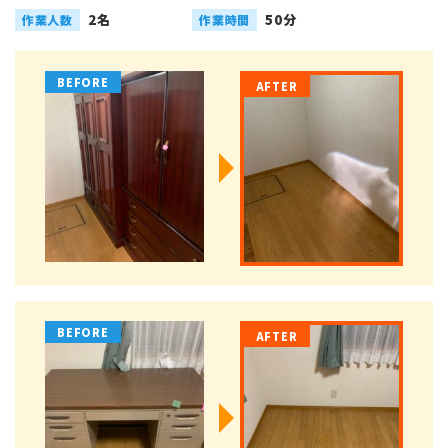
2名
50分
作業人数
作業時間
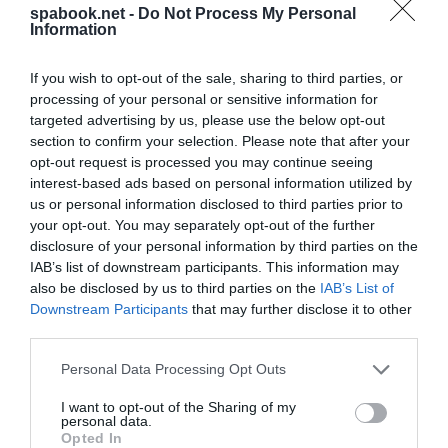
„Malajzia a távol-keleti hálózatunk fontos piaca, és nagy
spabook.net -
Do Not Process My Personal
Information
örömünkre szolgál, hogy új és izgalmas úti célok tekintetében
ügyfeleink számára jobb összeköttetést és több lehetőséget
If you wish to opt-out of the sale, sharing to third parties, or
tudunk kínálni. Ezzel a partnerséggel tovább bővítjük a
processing of your personal or sensitive information for
világszerte több mint 1490 városra kiterjedő hálózatunkat.
targeted advertising by us, please use the below opt-out
section to confirm your selection. Please note that after your
Bízunk benne, hogy partnerünkkel, a Batik Airrel kötött szoros
opt-out request is processed you may continue seeing
együttműködésünknek köszönhetően még nagyobb választási
interest-based ads based on personal information utilized by
lehetőséget és könnyebben elérhető élményeket kínálhatunk
us or personal information disclosed to third parties prior to
az utasoknak”
– mondta
Orhan Abbas
, az Emirates távol-
your opt-out. You may separately opt-out of the further
disclosure of your personal information by third parties on the
keleti kereskedelmi műveletekért felelős alelnöke.
IAB’s list of downstream participants. This information may
also be disclosed by us to third parties on the
IAB’s List of
Az új útvonalakon közlekedő járatokra november 1-
Downstream Participants
that may further disclose it to other
től lehet jegyet foglalni az
emirates.com
oldalon
third parties.
vagy az utazási irodákban. Az Emirates 1996 óta
Please note that this website/app uses one or more Google
Personal Data Processing Opt Outs
repül Malajziába, és jelenleg heti 21 járatot
services and may gather and store information including but
üzemeltet Kuala Lumpurba Boeing 777-es és Airbus
not limited to your visit or usage behaviour. You may click to
I want to opt-out of the Sharing of my
personal data.
grant or deny consent to Google and its third-party tags to
A380-as repülőgépekkel. A légitársaságnak 30
Opted In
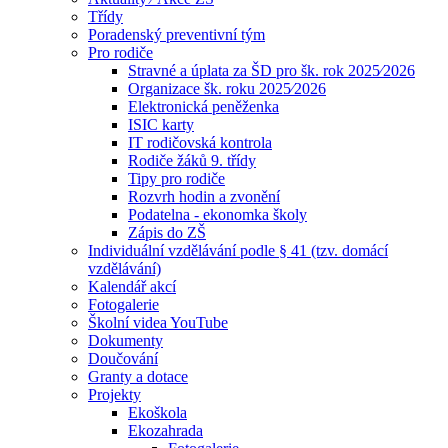
Třídy
Poradenský preventivní tým
Pro rodiče
Stravné a úplata za ŠD pro šk. rok 2025⁄2026
Organizace šk. roku 2025⁄2026
Elektronická peněženka
ISIC karty
IT rodičovská kontrola
Rodiče žáků 9. třídy
Tipy pro rodiče
Rozvrh hodin a zvonění
Podatelna - ekonomka školy
Zápis do ZŠ
Individuální vzdělávání podle § 41 (tzv. domácí
vzdělávání)
Kalendář akcí
Fotogalerie
Školní videa YouTube
Dokumenty
Doučování
Granty a dotace
Projekty
Ekoškola
Ekozahrada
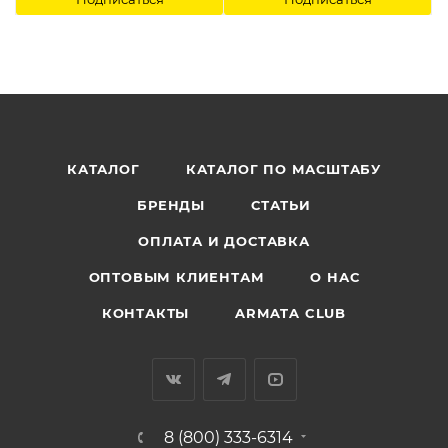
КАТАЛОГ
КАТАЛОГ ПО МАСШТАБУ
БРЕНДЫ
СТАТЬИ
ОПЛАТА И ДОСТАВКА
ОПТОВЫМ КЛИЕНТАМ
О НАС
КОНТАКТЫ
ARMATA CLUB
8 (800) 333-6314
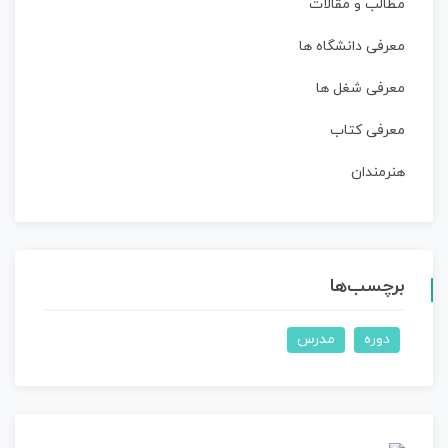
مطالب و مقالات
معرفی دانشگاه ها
معرفی شغل ها
معرفی کتاب
هنرمندان
برچسب‌ها
دوره
مدرس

**Requirement**: Find each line in the records that includes the word "Google". Report the total and nothing more.

**Task response**: 2